EXERCISE OBJECTIVE:
Starting with the line containing "stained with DAB" and going on through the line containing "image of human", return the lines of the data below exactly, and only those.

Recorded data

··········

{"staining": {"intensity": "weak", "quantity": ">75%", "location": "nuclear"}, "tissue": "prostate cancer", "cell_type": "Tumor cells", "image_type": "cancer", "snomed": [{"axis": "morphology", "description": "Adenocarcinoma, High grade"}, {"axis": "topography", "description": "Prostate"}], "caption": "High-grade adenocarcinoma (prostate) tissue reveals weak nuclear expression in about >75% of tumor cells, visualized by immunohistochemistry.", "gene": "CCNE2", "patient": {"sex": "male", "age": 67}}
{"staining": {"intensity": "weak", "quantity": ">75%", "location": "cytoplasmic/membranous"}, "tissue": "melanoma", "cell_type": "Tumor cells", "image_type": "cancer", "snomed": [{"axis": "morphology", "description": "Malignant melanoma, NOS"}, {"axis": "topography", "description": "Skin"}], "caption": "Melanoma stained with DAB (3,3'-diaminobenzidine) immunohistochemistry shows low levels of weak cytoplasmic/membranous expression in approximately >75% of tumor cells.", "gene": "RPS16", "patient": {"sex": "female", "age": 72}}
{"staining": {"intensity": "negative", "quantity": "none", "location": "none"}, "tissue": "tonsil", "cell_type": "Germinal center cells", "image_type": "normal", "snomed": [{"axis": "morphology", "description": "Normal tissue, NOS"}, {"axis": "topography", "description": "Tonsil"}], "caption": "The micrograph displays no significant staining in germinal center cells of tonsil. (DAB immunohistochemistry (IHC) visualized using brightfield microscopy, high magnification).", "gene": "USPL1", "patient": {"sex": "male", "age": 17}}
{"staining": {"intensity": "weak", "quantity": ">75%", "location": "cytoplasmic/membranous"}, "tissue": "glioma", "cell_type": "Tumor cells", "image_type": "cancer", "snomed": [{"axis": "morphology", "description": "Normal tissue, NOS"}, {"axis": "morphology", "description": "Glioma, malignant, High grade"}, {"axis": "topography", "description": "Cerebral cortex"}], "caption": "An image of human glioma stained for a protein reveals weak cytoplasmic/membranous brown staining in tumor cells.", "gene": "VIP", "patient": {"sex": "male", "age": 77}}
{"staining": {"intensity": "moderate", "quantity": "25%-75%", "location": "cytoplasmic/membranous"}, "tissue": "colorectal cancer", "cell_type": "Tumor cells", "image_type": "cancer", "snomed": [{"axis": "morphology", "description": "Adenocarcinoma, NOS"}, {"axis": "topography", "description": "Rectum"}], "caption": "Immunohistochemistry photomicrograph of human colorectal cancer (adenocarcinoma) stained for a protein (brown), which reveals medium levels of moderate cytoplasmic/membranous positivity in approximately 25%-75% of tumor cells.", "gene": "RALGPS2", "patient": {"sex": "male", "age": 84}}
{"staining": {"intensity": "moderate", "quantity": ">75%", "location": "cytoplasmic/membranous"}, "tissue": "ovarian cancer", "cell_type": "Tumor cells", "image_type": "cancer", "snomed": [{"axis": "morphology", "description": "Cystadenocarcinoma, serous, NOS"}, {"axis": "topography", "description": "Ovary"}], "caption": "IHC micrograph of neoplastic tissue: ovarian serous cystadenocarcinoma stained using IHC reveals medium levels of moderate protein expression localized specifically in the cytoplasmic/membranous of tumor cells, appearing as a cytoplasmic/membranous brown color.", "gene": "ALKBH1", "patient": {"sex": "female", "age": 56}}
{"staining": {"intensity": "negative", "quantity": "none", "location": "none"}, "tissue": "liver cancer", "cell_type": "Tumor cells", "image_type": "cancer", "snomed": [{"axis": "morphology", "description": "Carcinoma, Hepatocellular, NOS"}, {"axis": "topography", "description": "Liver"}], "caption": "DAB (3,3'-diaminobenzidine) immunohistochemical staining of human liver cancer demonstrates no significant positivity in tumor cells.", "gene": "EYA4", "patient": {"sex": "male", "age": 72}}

··········

TASK ANSWER:
{"staining": {"intensity": "weak", "quantity": ">75%", "location": "cytoplasmic/membranous"}, "tissue": "melanoma", "cell_type": "Tumor cells", "image_type": "cancer", "snomed": [{"axis": "morphology", "description": "Malignant melanoma, NOS"}, {"axis": "topography", "description": "Skin"}], "caption": "Melanoma stained with DAB (3,3'-diaminobenzidine) immunohistochemistry shows low levels of weak cytoplasmic/membranous expression in approximately >75% of tumor cells.", "gene": "RPS16", "patient": {"sex": "female", "age": 72}}
{"staining": {"intensity": "negative", "quantity": "none", "location": "none"}, "tissue": "tonsil", "cell_type": "Germinal center cells", "image_type": "normal", "snomed": [{"axis": "morphology", "description": "Normal tissue, NOS"}, {"axis": "topography", "description": "Tonsil"}], "caption": "The micrograph displays no significant staining in germinal center cells of tonsil. (DAB immunohistochemistry (IHC) visualized using brightfield microscopy, high magnification).", "gene": "USPL1", "patient": {"sex": "male", "age": 17}}
{"staining": {"intensity": "weak", "quantity": ">75%", "location": "cytoplasmic/membranous"}, "tissue": "glioma", "cell_type": "Tumor cells", "image_type": "cancer", "snomed": [{"axis": "morphology", "description": "Normal tissue, NOS"}, {"axis": "morphology", "description": "Glioma, malignant, High grade"}, {"axis": "topography", "description": "Cerebral cortex"}], "caption": "An image of human glioma stained for a protein reveals weak cytoplasmic/membranous brown staining in tumor cells.", "gene": "VIP", "patient": {"sex": "male", "age": 77}}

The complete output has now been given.